We now drop the 'titleType' field, which is now always movie, hence not needed, rename the variables for convenience, and sort according to a given variable. The `rename()` method takes a dictionary as the columns arguments in the format {var1_old_name: var1_new_name, var2_old_name: var2_new_name}. We then sort the data in the ascending order of year by using the `sort_values()` method by setting the keyword argument `ascending=False`.

In [None]:
# Drop the column "titleType"
movies_selected_df.__(__, axis = __, inplace = True)

# Rename the variables
movies_selected_df.__(columns = {'primaryTitle': 'movie', 
                            'startYear': 'year', 
                            'runtimeMinutes': 'minutes'}, 
                      inplace = True)

# sort the dataframe wrt year in-place
movies_selected_df.__ 

# show the head of the dataframe
movies_selected_df.__

We can now impute the `minutes` by the median `minutes`. For this, we can use the `fillna()` method with the median as the positional argument.

In [None]:
# Impute any missing values in the minutes column by its median
movies_selected_df['minutes'] = __

# show the head of the dataframe
movies_selected_df.head()

### DataFrame Merging
We shall now merge the user ratings data with the movie dataframe. For this, we shall first read the title.ratings.tsv.gz dataset to a dataframe as we did for the first data set. Here, we will directly specify the index column, which is `tconst` as for the movie dataframe. This is done by passing the argument `index_col = 'tconst'`. We also set the data types by setting the `dtype` to corresponding data type.   

In [None]:
# Read the dataset title_ratings.tsv to a dataframe and set the index and the data types
ratings_df = __("title.ratings.tsv.gz", __ = "tconst", 
                         __ = {'averageRating': 'float64', 'numVotes': 'Int64'}, 
                         sep = '\t')

#Show top rows
ratings_df.head()

As you can see, it associates the same identifier `tconst` with the `averageRating` and `numVotes` variables.

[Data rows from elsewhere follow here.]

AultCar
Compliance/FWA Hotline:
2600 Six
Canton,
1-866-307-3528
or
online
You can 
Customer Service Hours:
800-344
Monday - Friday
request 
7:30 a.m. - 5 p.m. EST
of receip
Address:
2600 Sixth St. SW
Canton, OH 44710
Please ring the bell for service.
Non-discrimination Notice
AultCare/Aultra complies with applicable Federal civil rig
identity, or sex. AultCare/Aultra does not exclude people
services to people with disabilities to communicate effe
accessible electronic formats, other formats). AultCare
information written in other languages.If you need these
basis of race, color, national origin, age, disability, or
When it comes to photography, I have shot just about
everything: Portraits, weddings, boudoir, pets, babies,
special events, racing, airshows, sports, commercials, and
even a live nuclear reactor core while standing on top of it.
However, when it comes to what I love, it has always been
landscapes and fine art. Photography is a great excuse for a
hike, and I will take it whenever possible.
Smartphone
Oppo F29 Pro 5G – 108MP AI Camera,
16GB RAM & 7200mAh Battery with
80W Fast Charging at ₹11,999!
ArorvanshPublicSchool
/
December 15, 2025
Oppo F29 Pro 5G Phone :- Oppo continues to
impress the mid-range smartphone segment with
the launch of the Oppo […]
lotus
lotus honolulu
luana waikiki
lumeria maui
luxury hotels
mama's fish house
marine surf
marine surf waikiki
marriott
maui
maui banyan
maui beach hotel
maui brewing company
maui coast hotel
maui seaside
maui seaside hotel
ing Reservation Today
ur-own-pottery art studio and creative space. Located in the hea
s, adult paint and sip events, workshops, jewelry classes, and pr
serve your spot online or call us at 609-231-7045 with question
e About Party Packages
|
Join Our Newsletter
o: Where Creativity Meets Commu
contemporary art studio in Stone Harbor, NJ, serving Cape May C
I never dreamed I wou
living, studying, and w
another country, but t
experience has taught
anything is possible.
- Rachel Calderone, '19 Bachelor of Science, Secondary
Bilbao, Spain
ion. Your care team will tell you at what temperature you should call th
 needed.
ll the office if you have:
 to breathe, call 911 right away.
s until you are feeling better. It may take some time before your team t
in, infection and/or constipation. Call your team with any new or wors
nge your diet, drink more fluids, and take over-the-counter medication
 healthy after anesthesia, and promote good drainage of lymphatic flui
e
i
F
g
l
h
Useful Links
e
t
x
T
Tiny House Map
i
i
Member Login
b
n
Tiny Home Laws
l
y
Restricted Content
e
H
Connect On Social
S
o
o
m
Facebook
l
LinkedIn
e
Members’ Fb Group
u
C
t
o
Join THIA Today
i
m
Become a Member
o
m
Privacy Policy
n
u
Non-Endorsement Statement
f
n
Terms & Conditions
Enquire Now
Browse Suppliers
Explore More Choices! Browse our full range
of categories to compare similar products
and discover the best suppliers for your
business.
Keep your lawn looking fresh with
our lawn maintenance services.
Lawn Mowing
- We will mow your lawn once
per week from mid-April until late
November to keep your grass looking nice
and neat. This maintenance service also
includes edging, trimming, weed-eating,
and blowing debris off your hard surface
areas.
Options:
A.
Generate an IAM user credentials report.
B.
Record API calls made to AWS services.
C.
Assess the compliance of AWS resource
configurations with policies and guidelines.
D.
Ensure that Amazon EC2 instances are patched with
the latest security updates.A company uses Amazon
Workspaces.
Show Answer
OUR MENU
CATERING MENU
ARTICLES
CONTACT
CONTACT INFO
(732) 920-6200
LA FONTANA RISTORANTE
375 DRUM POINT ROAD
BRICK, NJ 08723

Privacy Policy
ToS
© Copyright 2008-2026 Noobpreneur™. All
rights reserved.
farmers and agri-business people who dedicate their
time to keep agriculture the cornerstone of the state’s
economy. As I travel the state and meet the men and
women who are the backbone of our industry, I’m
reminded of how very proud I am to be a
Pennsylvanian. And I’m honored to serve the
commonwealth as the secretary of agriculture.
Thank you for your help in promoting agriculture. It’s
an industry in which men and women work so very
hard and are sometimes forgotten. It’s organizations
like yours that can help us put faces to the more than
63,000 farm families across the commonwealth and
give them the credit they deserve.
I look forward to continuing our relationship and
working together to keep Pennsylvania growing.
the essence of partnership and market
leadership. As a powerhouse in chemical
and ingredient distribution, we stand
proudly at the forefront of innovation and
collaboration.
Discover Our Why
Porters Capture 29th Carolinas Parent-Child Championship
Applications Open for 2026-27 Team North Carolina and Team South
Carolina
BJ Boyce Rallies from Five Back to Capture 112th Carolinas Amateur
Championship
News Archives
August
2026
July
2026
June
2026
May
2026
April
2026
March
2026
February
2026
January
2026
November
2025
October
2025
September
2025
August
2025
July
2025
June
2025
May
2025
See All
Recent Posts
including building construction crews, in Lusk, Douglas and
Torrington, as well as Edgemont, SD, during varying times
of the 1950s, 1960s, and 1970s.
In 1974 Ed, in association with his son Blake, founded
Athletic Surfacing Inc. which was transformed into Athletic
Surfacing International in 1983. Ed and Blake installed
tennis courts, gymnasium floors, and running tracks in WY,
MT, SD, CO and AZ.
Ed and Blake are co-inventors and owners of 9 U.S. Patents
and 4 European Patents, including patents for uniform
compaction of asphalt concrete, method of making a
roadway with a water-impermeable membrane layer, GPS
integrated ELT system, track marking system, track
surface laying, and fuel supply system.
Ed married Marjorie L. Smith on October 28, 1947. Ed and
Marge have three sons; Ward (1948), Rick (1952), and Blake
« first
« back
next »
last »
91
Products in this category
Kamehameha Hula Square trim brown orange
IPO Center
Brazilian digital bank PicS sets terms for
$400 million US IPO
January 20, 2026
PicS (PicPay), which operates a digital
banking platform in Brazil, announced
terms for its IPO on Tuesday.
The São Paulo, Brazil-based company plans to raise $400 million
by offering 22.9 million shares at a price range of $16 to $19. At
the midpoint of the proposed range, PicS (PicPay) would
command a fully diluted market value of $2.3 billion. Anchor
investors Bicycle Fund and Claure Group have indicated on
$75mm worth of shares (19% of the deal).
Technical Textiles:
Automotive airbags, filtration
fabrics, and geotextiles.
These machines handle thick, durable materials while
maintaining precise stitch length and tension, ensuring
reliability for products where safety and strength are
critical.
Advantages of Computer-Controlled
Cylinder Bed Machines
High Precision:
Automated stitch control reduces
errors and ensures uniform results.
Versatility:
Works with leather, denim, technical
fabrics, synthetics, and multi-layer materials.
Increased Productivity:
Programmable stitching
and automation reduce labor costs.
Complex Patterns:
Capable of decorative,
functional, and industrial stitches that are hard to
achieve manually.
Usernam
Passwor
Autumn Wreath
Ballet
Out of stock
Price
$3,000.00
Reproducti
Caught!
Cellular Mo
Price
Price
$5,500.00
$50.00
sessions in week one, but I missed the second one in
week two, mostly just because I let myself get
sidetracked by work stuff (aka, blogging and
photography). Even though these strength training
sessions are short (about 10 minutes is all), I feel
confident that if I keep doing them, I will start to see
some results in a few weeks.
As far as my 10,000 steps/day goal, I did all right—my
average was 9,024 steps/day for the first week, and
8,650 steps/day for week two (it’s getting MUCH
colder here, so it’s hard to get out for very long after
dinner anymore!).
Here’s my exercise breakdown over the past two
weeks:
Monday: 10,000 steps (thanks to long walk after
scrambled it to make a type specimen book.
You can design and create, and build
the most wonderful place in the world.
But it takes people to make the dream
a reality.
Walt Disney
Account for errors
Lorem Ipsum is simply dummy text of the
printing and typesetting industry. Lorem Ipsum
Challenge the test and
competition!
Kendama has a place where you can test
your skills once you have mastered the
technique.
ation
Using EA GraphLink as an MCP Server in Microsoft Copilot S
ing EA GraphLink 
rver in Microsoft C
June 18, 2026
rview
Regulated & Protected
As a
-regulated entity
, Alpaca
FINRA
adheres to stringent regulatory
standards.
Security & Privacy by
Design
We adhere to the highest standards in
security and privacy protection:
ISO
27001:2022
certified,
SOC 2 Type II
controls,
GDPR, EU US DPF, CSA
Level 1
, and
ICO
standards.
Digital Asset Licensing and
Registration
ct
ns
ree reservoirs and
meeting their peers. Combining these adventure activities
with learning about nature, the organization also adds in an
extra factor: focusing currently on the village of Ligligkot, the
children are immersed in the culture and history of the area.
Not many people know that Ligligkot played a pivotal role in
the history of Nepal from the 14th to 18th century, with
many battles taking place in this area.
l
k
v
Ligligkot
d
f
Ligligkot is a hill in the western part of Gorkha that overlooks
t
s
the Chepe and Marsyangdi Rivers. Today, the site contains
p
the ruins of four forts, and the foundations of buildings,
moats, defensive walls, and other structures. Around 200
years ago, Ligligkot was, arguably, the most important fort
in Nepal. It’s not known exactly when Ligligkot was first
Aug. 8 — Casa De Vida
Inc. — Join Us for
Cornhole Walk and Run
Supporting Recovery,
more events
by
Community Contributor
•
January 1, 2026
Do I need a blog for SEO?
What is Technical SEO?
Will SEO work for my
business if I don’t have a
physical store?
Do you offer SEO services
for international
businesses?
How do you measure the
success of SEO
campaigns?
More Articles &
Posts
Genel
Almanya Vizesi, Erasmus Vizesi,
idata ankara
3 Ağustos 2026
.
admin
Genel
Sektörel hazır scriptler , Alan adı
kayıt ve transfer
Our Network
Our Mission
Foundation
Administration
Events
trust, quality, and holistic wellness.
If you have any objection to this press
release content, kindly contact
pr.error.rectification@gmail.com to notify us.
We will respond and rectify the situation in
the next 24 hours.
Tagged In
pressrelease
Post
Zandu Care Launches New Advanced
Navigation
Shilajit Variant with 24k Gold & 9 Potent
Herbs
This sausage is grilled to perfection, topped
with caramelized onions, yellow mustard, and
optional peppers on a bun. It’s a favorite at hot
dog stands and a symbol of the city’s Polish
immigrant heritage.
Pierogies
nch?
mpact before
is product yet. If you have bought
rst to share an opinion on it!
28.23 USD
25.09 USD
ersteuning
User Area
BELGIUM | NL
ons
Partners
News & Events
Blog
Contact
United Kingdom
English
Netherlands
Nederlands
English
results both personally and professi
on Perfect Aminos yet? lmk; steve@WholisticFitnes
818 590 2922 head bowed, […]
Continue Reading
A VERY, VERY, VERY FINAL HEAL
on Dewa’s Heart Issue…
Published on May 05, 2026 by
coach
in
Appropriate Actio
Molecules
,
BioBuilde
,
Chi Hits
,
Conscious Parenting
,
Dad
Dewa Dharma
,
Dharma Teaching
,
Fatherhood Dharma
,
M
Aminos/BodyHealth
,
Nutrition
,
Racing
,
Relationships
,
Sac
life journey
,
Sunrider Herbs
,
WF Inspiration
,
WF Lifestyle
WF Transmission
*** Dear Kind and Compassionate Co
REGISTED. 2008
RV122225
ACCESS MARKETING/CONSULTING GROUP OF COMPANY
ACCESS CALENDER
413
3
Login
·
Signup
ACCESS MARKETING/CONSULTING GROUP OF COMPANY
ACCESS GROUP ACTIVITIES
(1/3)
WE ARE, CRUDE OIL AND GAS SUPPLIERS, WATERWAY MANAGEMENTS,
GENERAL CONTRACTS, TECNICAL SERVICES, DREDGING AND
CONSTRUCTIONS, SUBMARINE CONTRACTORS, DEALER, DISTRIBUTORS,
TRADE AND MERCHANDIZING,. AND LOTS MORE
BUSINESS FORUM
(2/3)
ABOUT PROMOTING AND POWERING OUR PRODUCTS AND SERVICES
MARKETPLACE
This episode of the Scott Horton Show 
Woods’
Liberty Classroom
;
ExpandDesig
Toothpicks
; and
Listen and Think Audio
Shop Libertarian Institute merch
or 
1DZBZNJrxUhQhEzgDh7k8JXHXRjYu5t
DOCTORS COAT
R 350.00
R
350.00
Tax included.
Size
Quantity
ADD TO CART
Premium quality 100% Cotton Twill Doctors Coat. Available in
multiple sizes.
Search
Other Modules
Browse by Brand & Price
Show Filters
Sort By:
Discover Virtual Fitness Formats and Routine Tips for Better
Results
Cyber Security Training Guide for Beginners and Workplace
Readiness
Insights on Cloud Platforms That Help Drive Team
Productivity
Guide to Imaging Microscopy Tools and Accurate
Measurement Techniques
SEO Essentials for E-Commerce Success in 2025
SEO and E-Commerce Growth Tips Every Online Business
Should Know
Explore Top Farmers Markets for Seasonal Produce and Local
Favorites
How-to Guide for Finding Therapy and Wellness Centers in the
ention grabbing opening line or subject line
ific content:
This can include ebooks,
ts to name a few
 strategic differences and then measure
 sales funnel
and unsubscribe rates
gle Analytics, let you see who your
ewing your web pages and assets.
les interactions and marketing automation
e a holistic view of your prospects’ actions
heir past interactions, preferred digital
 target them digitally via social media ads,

Pandas `merge` method allows merging a dataset with another dataset. Here, we use the index `tconst` for matching the two dataframes, by setting the arguments `left_index = True` and `right_index = True`. This means that if two rows in the two datasets have the same index value, they belong to the same entity (movie). The argument `how = 'inner'` specifies that all rows of the left and right frames should match. If there are non-matching indices in either, those rows are excluded.

In [None]:
# Inner-Merge the ratings_df with movies_selected_df (key should exist in both)
final_movies_df = movies_selected_df.__(__, how = __, left_index = __, right_index = __)

# Show the head of the data frame
final_movies_df.head()

In [None]:
# Check the number of entries
__

## EDA

We shall now look at the descriptive statistics for numeric variables by using the `describe` method:

In [None]:
# Check descriptive statistics
final_movies_df.__

There seems to be some movies with very low number of votes. Hence, we shall slice only to those movies with at least 10000 votes. We shall then have a quick look at the top 10 movies with highest `averageRating`.

In [None]:
# Choose only those movies with at least 10000 votes
final_movies_df = __

# Display the top 10 movies in terms of averageRating (if equal, more votes first)
final_movies_df.__(__, ascending = __).__

We look at the correlation between numerical variables by using the `corr()` method.

In [None]:
# Check the correlation coefficients 
final_movies_df.__

There are some positive correlations between the number of votes, average rating, and the minutes. However, the correlation coefficient is a linear measure of assocation and it does not mean causation. We shall look at scatterplots. 

Matplotlib is the main visualisation package in Python and standard plots are directly implemented as methods of dataframes. Hence, you can call the `plot` method directly from a dataframe object. Here, we specify the plot type by `kind = 'scatter'`. We provide the x and y axes and the title of the plot.

In [None]:
import matplotlib as mpl
import matplotlib.pyplot as plt
mpl.rc('axes', labelsize=14)
mpl.rc('xtick', labelsize=12)
mpl.rc('ytick', labelsize=12)

# Scatter plot between numVotes and averageRating
__.plot(kind = __, x =__, y = __, title =__, figsize=(10,8))

We can see that the variation in averageRating decreases with numVotes, similar to central limit theorem as $SE(\bar{x}) = \frac{\sigma}{\sqrt{n}}$ if $n$ individual viewer ratings are independent and randomly sampled. 

We shall now plot and inspect boxplots to see how ratings evolve over time. We can directly plot a boxplot using the `boxplot` method, specifying the column for which to plot the boxplot. The optional argument `by = 'year'` specifies that we want to plot the boxplots separately for different values of the variable `year`.

In [None]:
# Create a box plot of averageRating by year
final_movies_df.__(column = __, by = __, rot = 90, figsize=(10,8))

The ratings look pretty stable over time.

We shall finally look at the association between the genre and the movie rating. We must consider that each movie can belong to multiple genres. We first start by identifying the different genres. 

In [None]:
# The cat method concatenates all entries in a column using the specified seperator (here ',')
genres = final_movies_df[__].__.cat(sep = __) 

# This returns a long str of individual genres. To obtain a set of genres, we first
# split from ',' to a list and then remove duplicates by the set() constructor
genres = __

# Write a dictionary comprehension that provides the average score for each genre
avg_ratings = __

#Show average ratings per genre
avg_ratings